Recommended Troubleshooting is a new feature of Windows 10 version 1903 designed to fix certain issues on the device automatically when they are detected.
Troubleshooting assistance is not a new feature of the Windows operating system. Microsoft started to release so-called Fix It solutions a long time ago; first as standalone tools distributed ion the Microsoft website and a special Fix-It Center site that admins had to download and run, later on by integrating certain tools natively in the operating system.
Fix-It solutions are no longer maintained as standalone programs but some solutions are available natively in the Windows 10 operating system.
The May 2019 Update for Windows 10 introduced a new feature called Recommended Troubleshooting designed to fix issues automatically. The feature depends on diagnostic data and you will get better results — read more attempts to fix issues — if the diagnostic data is set to Full. Whether that is worth is debatable.
Microsoft automatically fixes certain critical problems on your device to keep it running smoothly. We may also recommend troubleshooting for other problems we think will improve your experience.
How much do you want Microsoft to help when we find other issues on your device that we might be able to fix?
Recommended troubleshooting does not give full control over the automatic fixes. The way I read it is that Windows 10 will troubleshoot certain critical issues automatically regardless of the state of the recommended troubleshooting feature.
Administrators may change the default action for other non-critical troubleshooting issues only. Here is how you do that:
- Use Windows-I to open the Settings application or select Start > Settings.

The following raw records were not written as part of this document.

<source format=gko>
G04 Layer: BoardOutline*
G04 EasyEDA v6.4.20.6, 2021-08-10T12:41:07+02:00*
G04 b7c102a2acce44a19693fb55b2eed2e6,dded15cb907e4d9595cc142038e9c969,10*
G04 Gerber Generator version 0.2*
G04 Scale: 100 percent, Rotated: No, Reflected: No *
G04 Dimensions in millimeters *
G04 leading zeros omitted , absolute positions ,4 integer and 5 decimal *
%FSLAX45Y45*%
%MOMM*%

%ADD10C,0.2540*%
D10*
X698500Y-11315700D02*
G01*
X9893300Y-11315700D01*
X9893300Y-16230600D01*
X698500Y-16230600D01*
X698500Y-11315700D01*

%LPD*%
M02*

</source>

- Go to Update & Security > Troubleshoot.
- The default recommended troubleshooting state is set to “ask me before fixing problems”.
- You can change it to “fix problems for me without asking” or “tell me when problems get fixed”.

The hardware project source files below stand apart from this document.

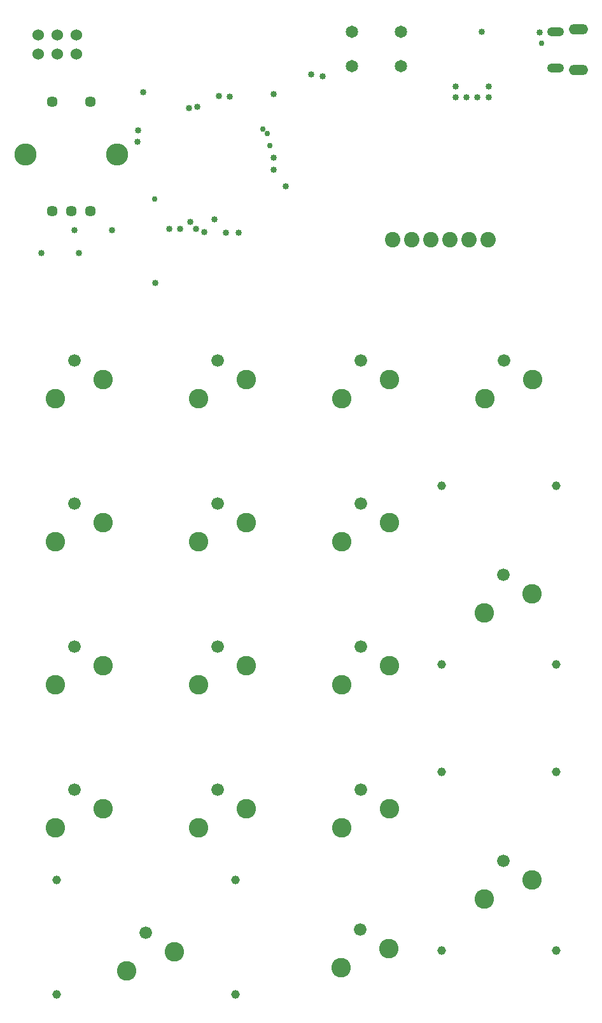
<source format=gbs>
G04*
G04 #@! TF.GenerationSoftware,Altium Limited,Altium Designer,22.9.1 (49)*
G04*
G04 Layer_Color=16711935*
%FSLAX25Y25*%
%MOIN*%
G70*
G04*
G04 #@! TF.SameCoordinates,9D6E7D6E-5856-4DC7-B93E-05E9B7285799*
G04*
G04*
G04 #@! TF.FilePolarity,Negative*
G04*
G01*
G75*
%ADD43C,0.06000*%
%ADD44C,0.06591*%
%ADD45C,0.10236*%
%ADD46C,0.00591*%
%ADD47C,0.06496*%
%ADD48C,0.11614*%
%ADD49C,0.05709*%
%ADD50C,0.04528*%
%ADD51C,0.08091*%
%ADD52O,0.10039X0.05315*%
%ADD53C,0.02953*%
%ADD54C,0.03347*%
%ADD71O,0.08858X0.04724*%
D43*
X24055Y508110D02*
D03*
X34055D02*
D03*
X44055D02*
D03*
X24055Y518110D02*
D03*
X34055D02*
D03*
X44055D02*
D03*
D44*
X267799Y84870D02*
D03*
X192823Y49118D02*
D03*
X80413Y47441D02*
D03*
X192914Y122441D02*
D03*
X117913D02*
D03*
X42913D02*
D03*
X267799Y234870D02*
D03*
X192914Y197441D02*
D03*
X117913D02*
D03*
X42913D02*
D03*
X267914Y347441D02*
D03*
X192914Y272441D02*
D03*
X117913D02*
D03*
X42913D02*
D03*
X192914Y347441D02*
D03*
X117913D02*
D03*
X42913D02*
D03*
D45*
X282799Y74871D02*
D03*
X257799Y64871D02*
D03*
X207823Y39118D02*
D03*
X182823Y29118D02*
D03*
X95413Y37441D02*
D03*
X70413Y27441D02*
D03*
X207914Y112441D02*
D03*
X182914Y102441D02*
D03*
X132913Y112441D02*
D03*
X107913Y102441D02*
D03*
X57913Y112441D02*
D03*
X32913Y102441D02*
D03*
X282799Y224870D02*
D03*
X257799Y214870D02*
D03*
X207914Y187441D02*
D03*
X182914Y177441D02*
D03*
X132913Y187441D02*
D03*
X107913Y177441D02*
D03*
X57913Y187441D02*
D03*
X32913Y177441D02*
D03*
X282914Y337441D02*
D03*
X257914Y327441D02*
D03*
X207914Y262441D02*
D03*
X182914Y252441D02*
D03*
X132913Y262441D02*
D03*
X107913Y252441D02*
D03*
X57913Y262441D02*
D03*
X32913Y252441D02*
D03*
X207914Y337441D02*
D03*
X182914Y327441D02*
D03*
X132913Y337441D02*
D03*
X107913Y327441D02*
D03*
X57913Y337441D02*
D03*
X32913Y327441D02*
D03*
D46*
X247799Y84870D02*
D03*
X287799D02*
D03*
X172823Y49118D02*
D03*
X212823D02*
D03*
X60413Y47441D02*
D03*
X100413D02*
D03*
X172914Y122441D02*
D03*
X212914D02*
D03*
X97913D02*
D03*
X137913D02*
D03*
X22913D02*
D03*
X62913D02*
D03*
X247799Y234870D02*
D03*
X287799D02*
D03*
X172914Y197441D02*
D03*
X212914D02*
D03*
X97913D02*
D03*
X137913D02*
D03*
X22913D02*
D03*
X62913D02*
D03*
X247914Y347441D02*
D03*
X287914D02*
D03*
X172914Y272441D02*
D03*
X212914D02*
D03*
X97913D02*
D03*
X137913D02*
D03*
X22913D02*
D03*
X62913D02*
D03*
X172914Y347441D02*
D03*
X212914D02*
D03*
X97913D02*
D03*
X137913D02*
D03*
X22913D02*
D03*
X62913D02*
D03*
D47*
X213976Y519488D02*
D03*
X188386D02*
D03*
X213976Y501772D02*
D03*
X188386D02*
D03*
D48*
X65354Y455315D02*
D03*
X17323D02*
D03*
D49*
X41339Y425787D02*
D03*
X51181D02*
D03*
X31496D02*
D03*
X51181Y482874D02*
D03*
X31496D02*
D03*
D50*
X295358Y37823D02*
D03*
Y131524D02*
D03*
X235358Y38020D02*
D03*
Y131721D02*
D03*
X127461Y75000D02*
D03*
X33760D02*
D03*
X127264Y15000D02*
D03*
X33563D02*
D03*
X295358Y187823D02*
D03*
Y281524D02*
D03*
X235358Y188020D02*
D03*
Y281720D02*
D03*
D51*
X209516Y410614D02*
D03*
X249516D02*
D03*
X259516D02*
D03*
X239516D02*
D03*
X229516D02*
D03*
X219516D02*
D03*
D52*
X306890Y520965D02*
D03*
Y499508D02*
D03*
D53*
X141535Y468701D02*
D03*
X144095Y466142D02*
D03*
X145276Y460039D02*
D03*
X85039Y432087D02*
D03*
X287795Y513583D02*
D03*
D54*
X147244Y447441D02*
D03*
X147441Y453740D02*
D03*
X153543Y438779D02*
D03*
X173031Y496457D02*
D03*
X118504Y485827D02*
D03*
X124409Y485630D02*
D03*
X128937Y414173D02*
D03*
X122244D02*
D03*
X75984Y461811D02*
D03*
X103150Y479724D02*
D03*
X103543Y420079D02*
D03*
X106693Y416142D02*
D03*
X111024Y414764D02*
D03*
X116339Y421457D02*
D03*
X147441Y487008D02*
D03*
X256260Y519583D02*
D03*
X259842Y490945D02*
D03*
X242520D02*
D03*
X242520Y485433D02*
D03*
X166929Y497244D02*
D03*
X248294Y485433D02*
D03*
X259842D02*
D03*
X254068D02*
D03*
X85433Y387992D02*
D03*
X107283Y480315D02*
D03*
X98425Y416142D02*
D03*
X92520Y416339D02*
D03*
X286811Y519291D02*
D03*
X45472Y403658D02*
D03*
X62795Y415665D02*
D03*
X42913D02*
D03*
X25591Y403658D02*
D03*
X76181Y468110D02*
D03*
X78937Y487992D02*
D03*
D71*
X294961Y519783D02*
D03*
Y500689D02*
D03*
M02*

</source>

Here is what each of the states means:
- Ask me before fixing problem — Windows 10 prompts the user before it attempts to fix any issue.
- Fix problems for me without asking — Windows 10 attempts to fix any issue automatically without notifying the user or getting the user’s okay.
- Tell me when problems get fixed — Windows 10 attempts to fix any issue automatically but tells the user about it.
Windows 10 may also list recommendations on the Troubleshoot page in the May 2019 Update.
Tip: you find the included troubleshooting tools by clicking on “Troubleshoot other problems”. The tools that were available in Windows 10 version 1809 and previous versions of Windows are still available there. You may also access the troubleshooting history from the very same page to look up previous troubleshooting activity on the device.
It is still possible to run troubleshooters manually and these work just as before. My experience with Fix-It / Troubleshoot tools is mixed as they could not resolve major issues that I faced in the past on numerous devices. While they may work to address very basic and common issues, they are not universal tools that fix any problem that you may run into.
It may be a good idea to use them to see if they resolve an experienced issue as it is quick and of no consequence provided that you configure these tools to inform you about detected issues so that you may give your okay to have them fixed.
Now You: What is your take on Fix-It and Troubleshooting tools built-into Windows?